Almost half of corporate defined contribution plan sponsors in the U.K. do not have a financial well-being strategy in place for plan participants, even though 88% of the surveyed employers are concerned about their employees' financial struggles, according to a Barnett Waddingham report. (Registration required.)
In the study, the U.K.-based DC consultant, surveyed 200 employers, finding that 30% of them still have no plans to introduce a financial wellness strategy.
In addition, 84% of employers said they see the need for financial education and guidance among employees, but less than 40% of employers provide it.
Even though U.K. companies believe a financial well-being strategy will help optimize the performance of their workforces, barriers such as cost associated with implementing such strategy prevent employers from putting one in place.
For 61% of the surveyed sponsors, cost was the main obstacle, followed by 33% of sponsors that said return on investment was a key concern. Only 19% of employers said convincing the board was a barrier.
Barnett Waddingham also studied the financial priorities of employees who would be covered by a holistic wellness strategy. The survey found that 43% of employees prioritized the cost of housing as the main expense in financial planning, followed by 42% who said daily living expenses was the main cost. Building a retirement savings account was their third priority at 37%, ahead of managing personal debt at 30%, the survey said.

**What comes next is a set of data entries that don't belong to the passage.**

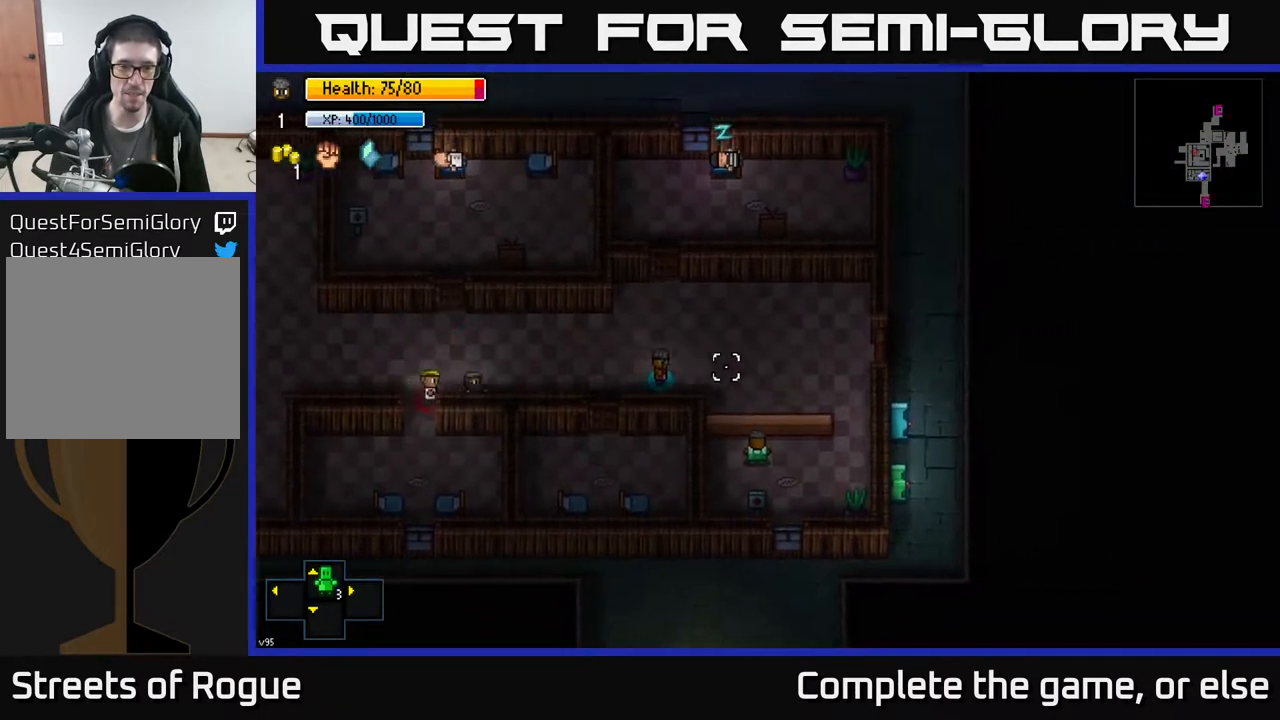
{"buttons": [], "left_stick": "up-right", "right_stick": "center", "events": [[17, "right_stick", "center"], [350, "left_stick", "up-right"]]}
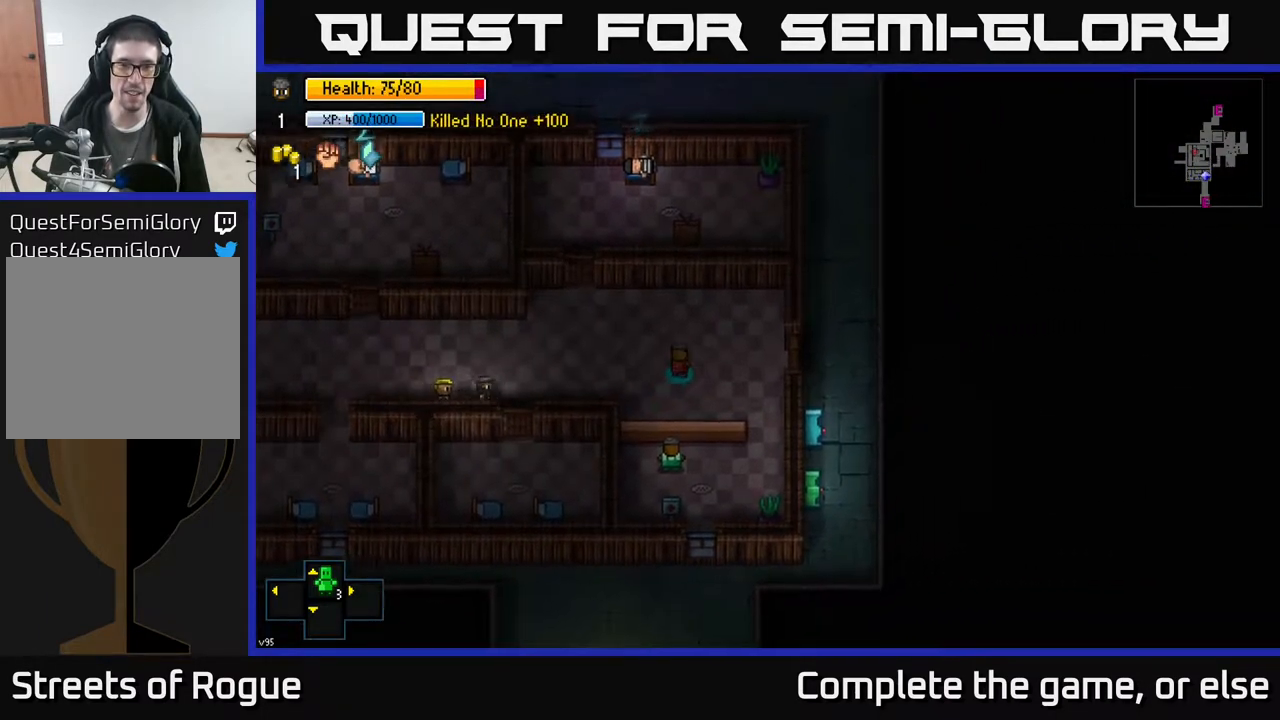
{"buttons": [], "left_stick": "right", "right_stick": "center", "events": [[17, "left_stick", "right"]]}
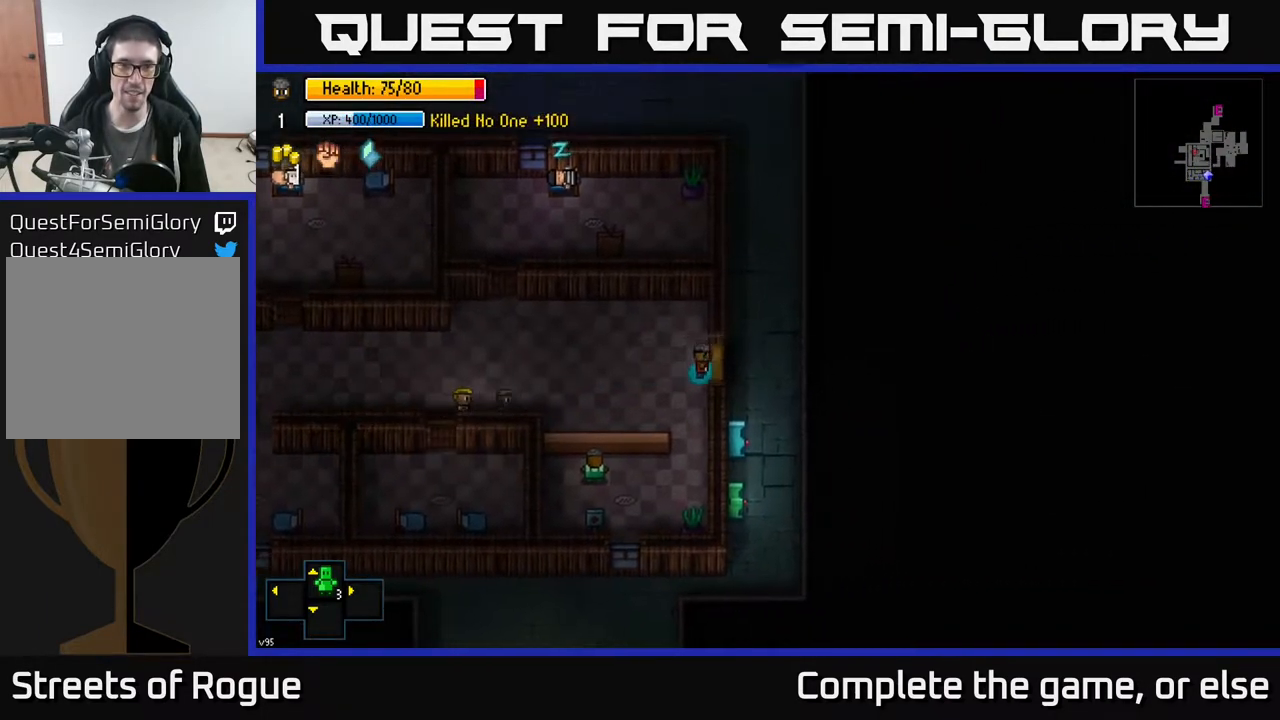
{"buttons": [], "left_stick": "up", "right_stick": "center", "events": [[17, "A", "down"], [150, "A", "up"], [233, "left_stick", "up"], [333, "A", "down"], [450, "A", "up"]]}
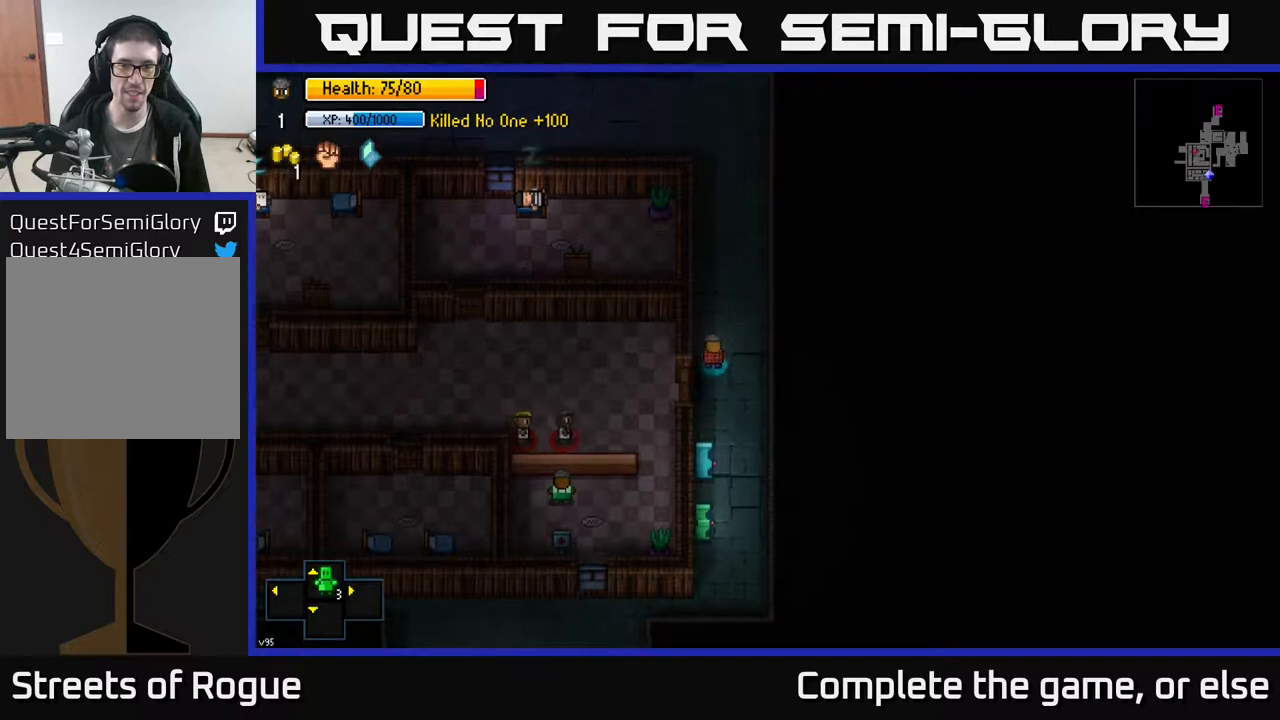
{"buttons": [], "left_stick": "up", "right_stick": "center", "events": []}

"Companies are struggling to implement the right level of financial well-being support and provisions. Obtaining board-level buy-in is a priority for human resources and pension managers, but proving the value of having a well-thought-out financial well-being strategy which provides a tangible return on investment is key to this," said Paul Leandro, partner at Barnett Waddingham, in a news release about the survey. "Until financial well-being enters the board-level agenda, and overarching strategies are agreed and monitored, employees will continue to receive employer paid benefits that are not effective at helping them with the financial issues they face today."